When I was sixteen, something happened - actually, it was more like a series of small things which I am not going to list now - and slowly but steadily I begun eating less and less. In about 4 months, I was very skinny (I wasn't fat to start with), and not the "you're skinny, you can wear that" kind of skinny, it was more like the "OMG, are you sick?" kind of skinny.

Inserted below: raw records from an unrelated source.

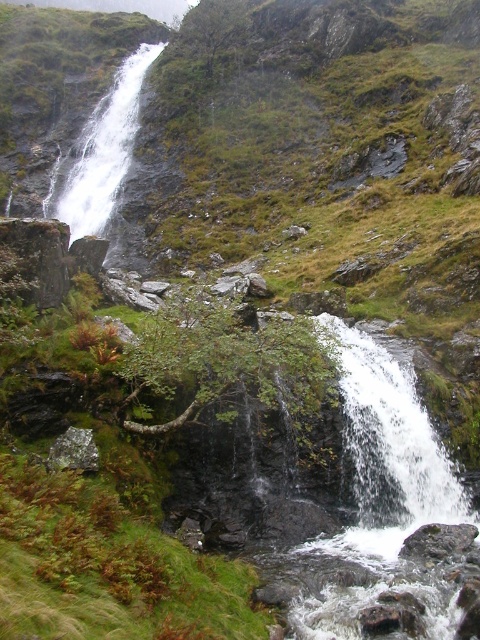
Does white frothy water at center have a lesser width compared to white frothy water at upper left?

Indeed, white frothy water at center has a lesser width compared to white frothy water at upper left.

Where is `white frothy water at center`? The width and height of the screenshot is (480, 640). white frothy water at center is located at coordinates (392, 436).

Can you confirm if gray rough rock at lower right is wider than gray lichen-covered rock at lower left?

Correct, the width of gray rough rock at lower right exceeds that of gray lichen-covered rock at lower left.

Does gray rough rock at lower right come behind gray lichen-covered rock at lower left?

That is True.

Where is `gray rough rock at lower right`? The width and height of the screenshot is (480, 640). gray rough rock at lower right is located at coordinates (439, 541).

Who is positioned more to the right, white frothy water at center or gray rough rock at lower right?

white frothy water at center is more to the right.

Does white frothy water at center appear on the right side of gray rough rock at lower right?

Yes, white frothy water at center is to the right of gray rough rock at lower right.

Locate an element on the screen. This screenshot has width=480, height=640. white frothy water at center is located at coordinates (392, 436).

The image size is (480, 640). In order to click on white frothy water at center in this screenshot , I will do `click(392, 436)`.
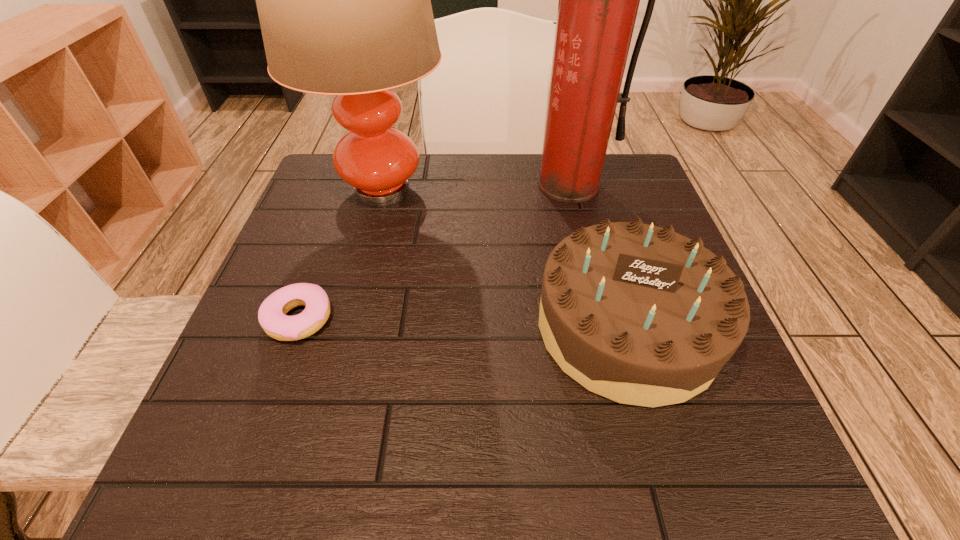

My mom first tried to force me to eat, then understood there was an underlying problem in my behavior, and sent me to a specialist. Actually, even her and dad had to endure several sessione, so kudos to her for doing this for me, especially since in a small town, going to a psychologist/psychiatrist, is still a social stigma. I have another relative who didn't want to ask for help for her daughter because it wouldn't look good to show that this girl had a problem!
It wasn't an easy fix.
It took me several years to overcome my food problems. I was going from overeating to undereating for long periods, and I wasn't happy of this, but I really was feeling powerless. There was something bigger than me I couldn't beat!
Funny thing is, I started eating better and having a stable weight when I started not to care about this anymore.
It was so hard to realize I could eat anything I wanted, only, if I listened to my body, who had become silent for so many years, I could realize when it was enough. I understood that it is not a shame to eat in public. That the day didn't have necessarily to rotate around what/when I'd eat.
I found life is so much more interesting than my weight.
I found people are so much more than their weight.
This is very personal, and I don't often talk about it, but it was an introduction for what I am going to write next.
First, this commercial:
For the non-italian speakers, the brunette girl refuses to go take a swim (this part is not shown in this video) because she says she feels bloated. The blonde suggests the advertised yougurt, and the happy ending is shown in the last scene, where the brunette has lost that ugly caftan and is wearing a bikini.
Now, the first question than comes to my mind is - do I have to be perfect to wear a bikini? Thinking back, there are about 5 days a year when I am feeling "perfect". Which means - I am not concentrating on the softness on my hips, or a lack of tone on my arms, or my round belly, and so on.
So, on the remaining 360 days of the year - should I cover myself up with a caftan?
When I start having these doubts, the way out is to look around. At all those beautiful woman bodies that surrond us. On the beach, I could count on my finger the women that respond to the definition of "perfect". But the others are not less beautiful. Especially the ones who inhabit their body with confidence, showing their force and their personality. It's in the attitude, not in the clothing!
Really, it took me so many years to realize this - but just looking at other women I realize how beautiful they all are - and I feel beautiful myself!